Khotachi Wadi- A Portuguese style heritage village in the heart of Mumbai
If you have ever wondered what Mumbai was like before it grew into this bustling metropolis, then visit Khotachi Wadi. This old Portuguese style heritage village is remnant of a time gone by.
Khotachi Wadi, was Gaothan (coastal village). Khot, a Pathare Prabhu (Hindu Brahmin) sold plots of his land to East Indian Christians. This community were the initial residents of this village which was aptly named Khotachi Wadi (the village of Khot). As Mumbai (Bombay then) developed in the 1940s and 1950s, many communities migrated to Mumbai in search of business opportunities. Some moved into Khotachi Wadi and soon the community was a diverse mix of East Indian Christians, Sindhis, Goans, Marwaris and Gujaratis, some of which still reside here today.

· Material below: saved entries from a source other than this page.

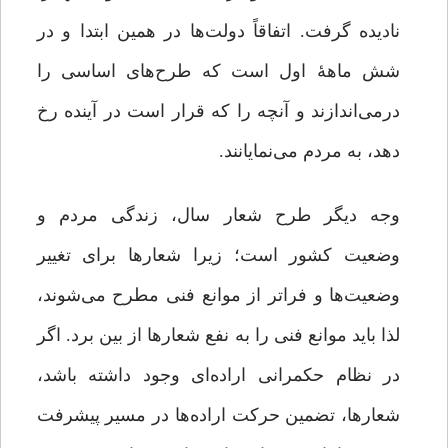
نادیده گرفت. اتفاقاً دولت‌ها در همین ابتدا و در
شش‌ ماهۀ اول است که طرح‌های اساسی را
درمی‌اندازند و آنچه را که قرار است در آینده رخ
دهد، به مردم می‌نمایانند.
وجه دیگر طرح شعار سال، زندگی مردم و
وضعیت کشور است؛ زیرا شعارها برای تغییر
وضعیت‌ها و فراتر از موانع فنی مطرح می‌شوند،
لذا باید موانع فنی را به نفع شعارها از بین برد. اگر
در نظام حکمرانی اراده‌ای وجود داشته باشد،
شعارها، تضمین حرکت اراده‌ها در مسیر پیشرفت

We walked through the by lanes off Jaganath Shankar Seth Road, leaving behind the chaos of Girgaum and enter the quaint world of Khotachi Wadi. The narrow winding lanes (no cars can pass through) were flanked by colourful houses, that had large balconies (a luxury in Mumbai) and prominent staircases on the exterior. The walls on the street had unique street art and the street corners were beautifully landscaped.
We walked past renowned fashion designer and a Khotachi Wadi activist, James Ferreria’s house. He is one of the most famous residents of Khotachi Wadi. He has been born and brought up and still lives in these dreamy lanes.
We were told that are three landmarks in this Wadi; the Church, the Club and the Wafer Shop.
We entered Khotach Wadi and the first structure we saw was the Church. Which was built as a gesture of gratitude for protecting the residents during the plague that infected the city in the 19th Century. The Church was rebuilt in 1964.
Diagonally opposite the Church was the Girgaum Catholic Club. This was established in 1894. To this day youngsters ‘hang out’ at this club, play cards, plan and organize activities.
We walked further into the Wadi admiring the architecture, and towards the end of our walk we reached Ideal Wafer house. This over 70years old store was in the heart of Khotach Wadi and to get to there we did have to ask for directions. The shop sold, Indian farsan (dry snacks) mostly spicy and fired. And of course a variety of wafers; fancy some lime or tomato wafers. All their food is prepared in their kitchen adjoining the store into which we took a quick peek and bought some munchies.
With camera full of pictures and our little bags of snacks we navigated out of Khotachi Wadi back to the cacophony of Girgaum, taking with us the colours and serenity of this delightful village.